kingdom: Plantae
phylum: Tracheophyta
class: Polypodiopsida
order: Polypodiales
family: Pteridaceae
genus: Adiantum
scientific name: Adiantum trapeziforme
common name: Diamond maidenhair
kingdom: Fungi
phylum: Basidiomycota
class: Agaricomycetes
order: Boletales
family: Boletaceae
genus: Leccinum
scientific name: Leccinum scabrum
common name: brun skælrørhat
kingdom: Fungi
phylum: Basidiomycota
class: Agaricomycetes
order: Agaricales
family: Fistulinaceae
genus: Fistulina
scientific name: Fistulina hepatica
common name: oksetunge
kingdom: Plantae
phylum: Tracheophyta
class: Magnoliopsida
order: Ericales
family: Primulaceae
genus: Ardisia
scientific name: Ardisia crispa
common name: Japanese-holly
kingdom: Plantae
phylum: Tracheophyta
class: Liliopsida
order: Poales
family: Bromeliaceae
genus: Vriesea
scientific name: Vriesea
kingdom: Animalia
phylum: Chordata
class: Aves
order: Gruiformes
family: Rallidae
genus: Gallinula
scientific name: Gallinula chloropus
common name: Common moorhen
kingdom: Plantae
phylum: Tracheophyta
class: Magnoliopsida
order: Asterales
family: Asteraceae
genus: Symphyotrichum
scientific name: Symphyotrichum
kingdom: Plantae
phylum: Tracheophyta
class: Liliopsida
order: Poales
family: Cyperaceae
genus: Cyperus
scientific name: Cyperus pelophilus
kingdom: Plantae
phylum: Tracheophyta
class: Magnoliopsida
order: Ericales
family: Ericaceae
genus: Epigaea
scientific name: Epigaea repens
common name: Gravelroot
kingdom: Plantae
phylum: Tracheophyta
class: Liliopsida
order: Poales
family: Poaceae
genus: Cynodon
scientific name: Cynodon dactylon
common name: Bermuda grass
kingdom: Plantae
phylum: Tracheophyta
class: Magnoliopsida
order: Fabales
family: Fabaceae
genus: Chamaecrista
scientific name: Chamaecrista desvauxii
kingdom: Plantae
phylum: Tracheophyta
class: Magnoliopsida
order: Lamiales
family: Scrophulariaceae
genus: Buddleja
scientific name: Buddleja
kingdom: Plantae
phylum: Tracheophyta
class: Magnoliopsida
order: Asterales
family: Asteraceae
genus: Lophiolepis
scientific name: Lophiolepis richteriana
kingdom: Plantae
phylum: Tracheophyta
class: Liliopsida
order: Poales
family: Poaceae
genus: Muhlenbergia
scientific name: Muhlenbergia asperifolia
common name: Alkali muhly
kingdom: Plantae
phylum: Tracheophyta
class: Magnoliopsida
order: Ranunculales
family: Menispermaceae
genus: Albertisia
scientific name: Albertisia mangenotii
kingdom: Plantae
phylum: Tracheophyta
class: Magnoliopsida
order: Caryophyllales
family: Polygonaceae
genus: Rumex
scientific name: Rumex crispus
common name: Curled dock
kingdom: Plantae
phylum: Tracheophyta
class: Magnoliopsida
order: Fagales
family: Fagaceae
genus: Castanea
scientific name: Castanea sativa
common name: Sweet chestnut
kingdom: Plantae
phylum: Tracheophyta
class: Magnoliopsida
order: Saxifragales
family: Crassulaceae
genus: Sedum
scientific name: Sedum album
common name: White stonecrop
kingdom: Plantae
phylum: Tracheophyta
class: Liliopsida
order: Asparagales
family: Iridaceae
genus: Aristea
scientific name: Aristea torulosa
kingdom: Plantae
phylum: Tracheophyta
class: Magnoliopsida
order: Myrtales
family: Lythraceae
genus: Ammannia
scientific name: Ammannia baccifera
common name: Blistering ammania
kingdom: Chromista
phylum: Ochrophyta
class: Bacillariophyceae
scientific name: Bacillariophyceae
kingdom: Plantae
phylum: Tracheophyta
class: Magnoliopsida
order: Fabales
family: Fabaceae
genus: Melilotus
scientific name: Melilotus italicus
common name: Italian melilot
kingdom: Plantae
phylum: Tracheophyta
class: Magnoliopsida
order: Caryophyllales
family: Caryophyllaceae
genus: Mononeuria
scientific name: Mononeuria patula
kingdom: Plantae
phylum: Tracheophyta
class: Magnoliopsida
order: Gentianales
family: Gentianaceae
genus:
------
▶ [AIM]
Give all the lines from every entry above as a single numbered list, leaving out any blank lines.

▶ [SOLUTION]
1. kingdom: Plantae
2. phylum: Tracheophyta
3. class: Polypodiopsida
4. order: Polypodiales
5. family: Pteridaceae
6. genus: Adiantum
7. scientific name: Adiantum trapeziforme
8. common name: Diamond maidenhair
9. kingdom: Fungi
10. phylum: Basidiomycota
11. class: Agaricomycetes
12. order: Boletales
13. family: Boletaceae
14. genus: Leccinum
15. scientific name: Leccinum scabrum
16. common name: brun skælrørhat
17. kingdom: Fungi
18. phylum: Basidiomycota
19. class: Agaricomycetes
20. order: Agaricales
21. family: Fistulinaceae
22. genus: Fistulina
23. scientific name: Fistulina hepatica
24. common name: oksetunge
25. kingdom: Plantae
26. phylum: Tracheophyta
27. class: Magnoliopsida
28. order: Ericales
29. family: Primulaceae
30. genus: Ardisia
31. scientific name: Ardisia crispa
32. common name: Japanese-holly
33. kingdom: Plantae
34. phylum: Tracheophyta
35. class: Liliopsida
36. order: Poales
37. family: Bromeliaceae
38. genus: Vriesea
39. scientific name: Vriesea
40. kingdom: Animalia
41. phylum: Chordata
42. class: Aves
43. order: Gruiformes
44. family: Rallidae
45. genus: Gallinula
46. scientific name: Gallinula chloropus
47. common name: Common moorhen
48. kingdom: Plantae
49. phylum: Tracheophyta
50. class: Magnoliopsida
51. order: Asterales
52. family: Asteraceae
53. genus: Symphyotrichum
54. scientific name: Symphyotrichum
55. kingdom: Plantae
56. phylum: Tracheophyta
57. class: Liliopsida
58. order: Poales
59. family: Cyperaceae
60. genus: Cyperus
61. scientific name: Cyperus pelophilus
62. kingdom: Plantae
63. phylum: Tracheophyta
64. class: Magnoliopsida
65. order: Ericales
66. family: Ericaceae
67. genus: Epigaea
68. scientific name: Epigaea repens
69. common name: Gravelroot
70. kingdom: Plantae
71. phylum: Tracheophyta
72. class: Liliopsida
73. order: Poales
74. family: Poaceae
75. genus: Cynodon
76. scientific name: Cynodon dactylon
77. common name: Bermuda grass
78. kingdom: Plantae
79. phylum: Tracheophyta
80. class: Magnoliopsida
81. order: Fabales
82. family: Fabaceae
83. genus: Chamaecrista
84. scientific name: Chamaecrista desvauxii
85. kingdom: Plantae
86. phylum: Tracheophyta
87. class: Magnoliopsida
88. order: Lamiales
89. family: Scrophulariaceae
90. genus: Buddleja
91. scientific name: Buddleja
92. kingdom: Plantae
93. phylum: Tracheophyta
94. class: Magnoliopsida
95. order: Asterales
96. family: Asteraceae
97. genus: Lophiolepis
98. scientific name: Lophiolepis richteriana
99. kingdom: Plantae
100. phylum: Tracheophyta
101. class: Liliopsida
102. order: Poales
103. family: Poaceae
104. genus: Muhlenbergia
105. scientific name: Muhlenbergia asperifolia
106. common name: Alkali muhly
107. kingdom: Plantae
108. phylum: Tracheophyta
109. class: Magnoliopsida
110. order: Ranunculales
111. family: Menispermaceae
112. genus: Albertisia
113. scientific name: Albertisia mangenotii
114. kingdom: Plantae
115. phylum: Tracheophyta
116. class: Magnoliopsida
117. order: Caryophyllales
118. family: Polygonaceae
119. genus: Rumex
120. scientific name: Rumex crispus
121. common name: Curled dock
122. kingdom: Plantae
123. phylum: Tracheophyta
124. class: Magnoliopsida
125. order: Fagales
126. family: Fagaceae
127. genus: Castanea
128. scientific name: Castanea sativa
129. common name: Sweet chestnut
130. kingdom: Plantae
131. phylum: Tracheophyta
132. class: Magnoliopsida
133. order: Saxifragales
134. family: Crassulaceae
135. genus: Sedum
136. scientific name: Sedum album
137. common name: White stonecrop
138. kingdom: Plantae
139. phylum: Tracheophyta
140. class: Liliopsida
141. order: Asparagales
142. family: Iridaceae
143. genus: Aristea
144. scientific name: Aristea torulosa
145. kingdom: Plantae
146. phylum: Tracheophyta
147. class: Magnoliopsida
148. order: Myrtales
149. family: Lythraceae
150. genus: Ammannia
151. scientific name: Ammannia baccifera
152. common name: Blistering ammania
153. kingdom: Chromista
154. phylum: Ochrophyta
155. class: Bacillariophyceae
156. scientific name: Bacillariophyceae
157. kingdom: Plantae
158. phylum: Tracheophyta
159. class: Magnoliopsida
160. order: Fabales
161. family: Fabaceae
162. genus: Melilotus
163. scientific name: Melilotus italicus
164. common name: Italian melilot
165. kingdom: Plantae
166. phylum: Tracheophyta
167. class: Magnoliopsida
168. order: Caryophyllales
169. family: Caryophyllaceae
170. genus: Mononeuria
171. scientific name: Mononeuria patula
172. kingdom: Plantae
173. phylum: Tracheophyta
174. class: Magnoliopsida
175. order: Gentianales
176. family: Gentianaceae
177. genus:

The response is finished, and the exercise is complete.